Bulk loader fails to create graphql schema properly

Report a Dgraph Bug

What version of Dgraph are you using?

20.07.1

Have you tried reproducing the issue with the latest release?

already the latest version

What is the hardware spec (RAM, OS)?

running on docker

Steps to reproduce the issue (command/config used to run Dgraph).

trying to bulk load a json file with with this command:

dgraph bulk -f users.json -s schema.dql -g schema.graphql --map_shards=9 --reduce_shards=3 --http localhost:8000 --zero=dgraph-1.lan:5080

schema.dql is empty file and schema.qraphql is like:

type User {
    id: String! @id
    username: String @search(by: [hash, regexp])
    followees: [User]
}

when i move the output p folders to the alpha servers and start them, the created schema is this:


as you can see, there is no User. prefix and predicates is not graphql compatible.

Expected behaviour and actual result.

to see User.id, etc.

1 Like

@pawan any ideas?

What data does your users.json file contain? The file has to contain data in the correct format like User.id, User.followees, User.username and so on for data to be written correctly. If it doesn’t have the prefix, then Dgraph will store whatever it has.
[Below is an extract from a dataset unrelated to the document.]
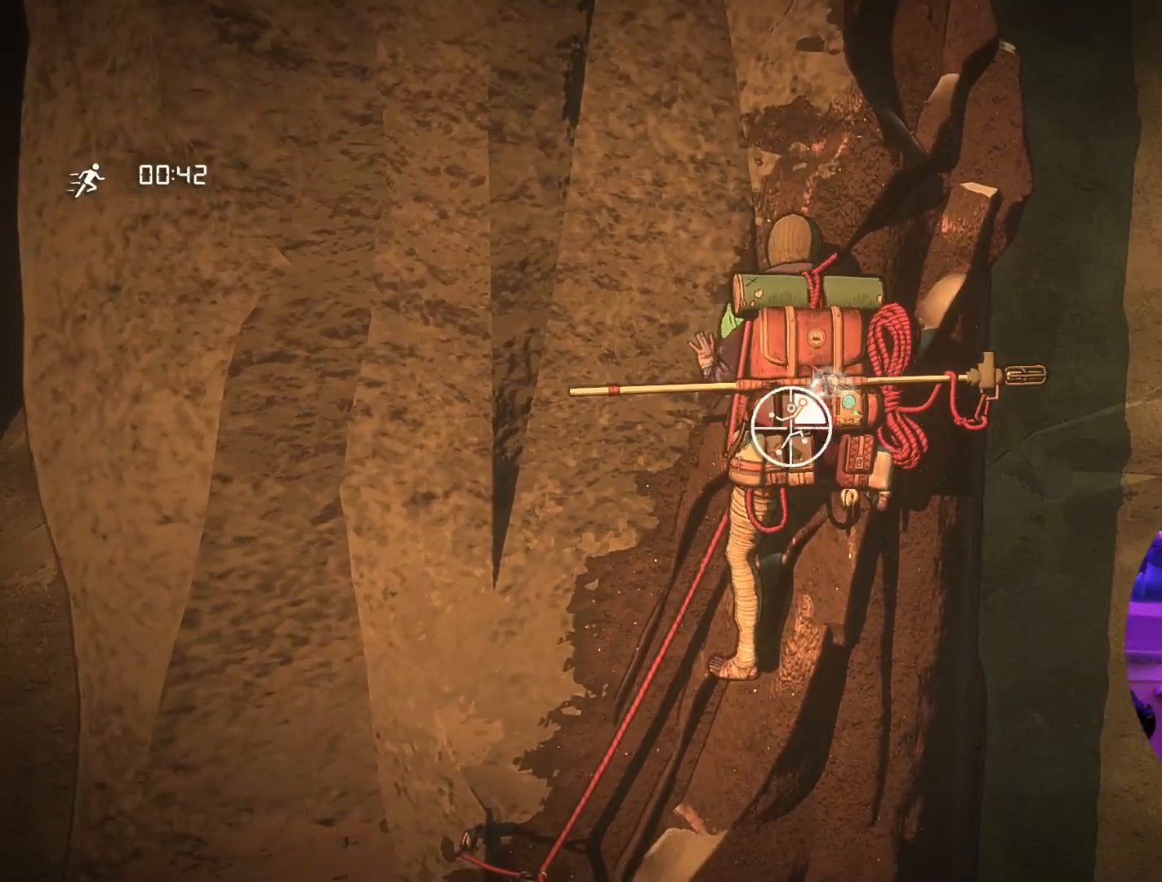
{"buttons": [], "left_stick": "up-right", "right_stick": "center", "events": [[217, "R1", "up"]]}
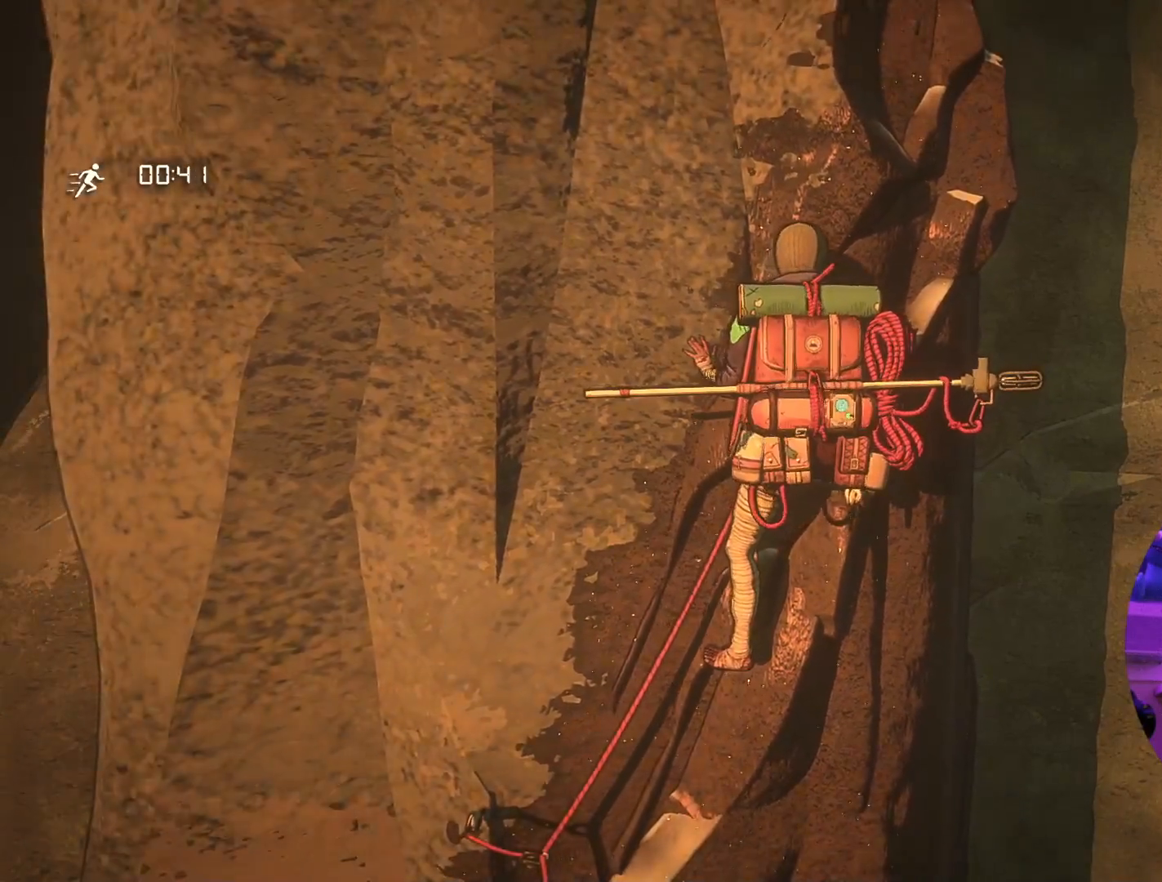
{"buttons": [], "left_stick": "up", "right_stick": "center", "events": [[117, "left_stick", "up"]]}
Giving the GraphQL schema while doing bulk loading via -g schema.graphql just stores the GraphQL schema inside the Dgraph instance so that when you bring up the instance you have an API that you can hit.

@pawan i fixed the users.json file as you mentioned, and now the fields has correct names.
but it seems that the schema itself is not registered inside Dgraph instance, as there is no index on them:


and also querying by User type returns nothing:

{
  getUser(func: eq(dgraph.type, User)) {
    count(uid)
  }
}

i think it should be considered as a bug

even after applying the schema via admin api, the User type filter query returns nothing!

Do you see User in Ratel’s Types tab?

Did your data add the dgraph.type edge for nodes of User type? Can you share a small reproducible example here so that we can help you faster?

here is the simplified versions of schema and data files: schema_simple.graphql (106 Bytes) and users_simple.json (233 Bytes)
which can be used with this command to reproduce the bug:

dgraph bulk -f users_simple.json -s schema_empty.dql -g schema_simple.graphql --http localhost:8000 --zero=localhost:5080

Thanks @mbande for providing the data files. I was able to reproduce the issue.
Inside users_simple.json file, dgraph.type attribute has not been set which is resulting in this behaviour. You need to explicitly set the dgraph.type attribute so that DQL or GraphQL queries could get to know type of a node.
I added dgraph.type attribute to the two entities as follows

[                                                                               
{"User.id": "1", "dgraph.type": "User", "User.username": "a", "followees": [{"User.username": "b", "User.id": "2"}, {"User.username": "c", "User.id": "3"}]},
{"User.id": "2", "dgraph.type": "User", "User.username": "b", "followees": [{"User.username": "c", "User.id": "3"}]}
] 

After adding dgraph.type, the query

{
  getUser(func: eq(dgraph.type, User)) {
    count(uid)
  }
}

returns

"data": {
    "getUser": [
      {
        "count": 2
      }
    ]
  }

The GraphQL query

query{
  queryUser{
    id
    username
  }
}

returns

"data": {
    "queryUser": [
      {
        "id": "1",
        "username": "a"
      },
      {
        "id": "2",
        "username": "b"
      }
    ]
  }

@rajas i fixed the data file as you mentioned, and this query works fine:

{
 getUser(func: eq(dgraph.type, User)) {
   count(uid)
 }
}

but something strange is happened, the schema type is not registered:


and the required indexes is not created:

also, because there is no schema and hence no uniqueness constraint at the bulk load time, there are many duplicate nodes in database.
sample file to reproduce: users_simple.json (348 Bytes)

Hi @mbande,

Thanks for providing with the updated json file. I was able to reproduce this issue.

Bulk Loader is meant to be used for loading large data into a new Dgraph cluster. The data is provided in json/rdf format using the -f flag. By providing the graphql schema with -g flag, the related graphql mutations and queries are generated which could then be used to query or mutate data.

But, the provided graphql schema is not used to create corresponding DQL types. This is done so as to avoid conflicts with the existing DQL types. To do that, you may use the /admin/schema graphql endpoint after using bulk loader for the correct DQL schema to reflect on ratel.

There are differences between GraphQL and DQL schemas. One of the difference is the @id directive in GraphQL which does not directly translate to a DQL schema. The problem of no uniqueness constraint is caused due to this. A possible workaround for this is to start an empty Dgraph cluster with the given GraphQL schema and then insert data using GraphQL endpoint. Although, this will be slower than bulk loader.